Sola gratia bedeutet, dass die Errettung von Anfang bis Ende vom Herrn geschieht (vgl. Ps 3,8; 62,1; Röm 8,29–30). Gottes souveräne Gnade zeigt sich nicht erst bei der Bekehrung, um dich zu verwandeln, noch zeigt sich Gottes souveräne Gnade erst nach der Bekehrung, um dich im Glauben zu bewahren. Stattdessen hält Gott seine Kinder fest in der Hand, von der Gründung der Welt an bis zum kommenden Zeitalter der Ewigkeit, und Christus wird sie am letzten Tag auferwecken (vgl. Joh 6,41–46). Von Anfang bis Ende, von Erwählung bis Bekehrung geschieht die Errettung allein durch Gottes Gnade.

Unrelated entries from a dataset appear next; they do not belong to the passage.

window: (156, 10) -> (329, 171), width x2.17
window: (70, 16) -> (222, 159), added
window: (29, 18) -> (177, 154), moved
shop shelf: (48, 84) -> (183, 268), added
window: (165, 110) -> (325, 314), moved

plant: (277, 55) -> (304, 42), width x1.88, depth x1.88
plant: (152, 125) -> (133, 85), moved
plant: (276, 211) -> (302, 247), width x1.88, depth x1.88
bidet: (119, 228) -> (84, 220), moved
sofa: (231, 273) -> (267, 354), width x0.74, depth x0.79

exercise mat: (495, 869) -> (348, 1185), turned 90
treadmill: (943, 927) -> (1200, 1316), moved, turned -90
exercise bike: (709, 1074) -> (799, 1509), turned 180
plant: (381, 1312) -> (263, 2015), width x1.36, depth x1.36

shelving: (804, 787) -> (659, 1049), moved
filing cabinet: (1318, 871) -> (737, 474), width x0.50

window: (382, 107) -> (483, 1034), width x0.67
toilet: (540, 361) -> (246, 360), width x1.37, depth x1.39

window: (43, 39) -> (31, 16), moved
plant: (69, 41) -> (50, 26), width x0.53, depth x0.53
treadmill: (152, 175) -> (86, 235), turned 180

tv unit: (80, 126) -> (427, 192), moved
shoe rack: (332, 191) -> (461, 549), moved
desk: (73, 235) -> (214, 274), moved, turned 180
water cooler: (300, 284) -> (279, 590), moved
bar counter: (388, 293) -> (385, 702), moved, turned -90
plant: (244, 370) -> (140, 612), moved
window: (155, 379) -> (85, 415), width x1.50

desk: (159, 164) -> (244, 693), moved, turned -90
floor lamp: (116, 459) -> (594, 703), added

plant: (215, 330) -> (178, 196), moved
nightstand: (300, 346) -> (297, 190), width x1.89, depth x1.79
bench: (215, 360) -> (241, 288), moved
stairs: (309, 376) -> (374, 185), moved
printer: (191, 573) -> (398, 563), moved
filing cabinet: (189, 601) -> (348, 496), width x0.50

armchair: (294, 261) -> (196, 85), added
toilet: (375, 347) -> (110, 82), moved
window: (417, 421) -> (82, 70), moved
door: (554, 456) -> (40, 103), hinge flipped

Für Christen ist sola gratia die süßeste Lehre der ganzen Schrift. Luther erklärt in Vom unfreien Willen:
„Wiederum andererseits, wenn Gott in uns wirkt, so will und handelt der veränderte und durch den Geist Gottes sanft angehauchte Wille wiederum aus bloßer Lust und Neigung und freiwillig, nicht gezwungen, so daß er durch keine Widerwärtigkeit davon abgewendet, auch nicht überwältigt oder gezwungen werden kann durch die Pforten der Hölle, sondern er fährt fort, das Gute zu wollen, gern zu thun und zu lieben, wie er zuvor das Böse gewollt, gern gehabt und geliebt hat.“
Was sollen wir dazu sagen? Wie können wir auf eine solch wunderbare Errettung antworten? Die einzig mögliche Antwort ist, in demütigem Staunen über diesen ewigen Beschluss vor unserem gnädigen Gott auf die Knie zu fallen. In Dankbarkeit sollten wir ausrufen:
„O Herr, warum hast du mich erwählt?“
1) Anm.d.Red.: Während in Deutschland traditionell von vier Soli (sola scriptura, sola fide, sola gratia, solus Christus) die Rede ist, wird im englischsprachigen Bereich üblicherweise noch zusätzlich soli Deo gloria aufgeführt.
Dieser Artikel wurde ursprünglich auf der Website von Ligonier veröffentlicht.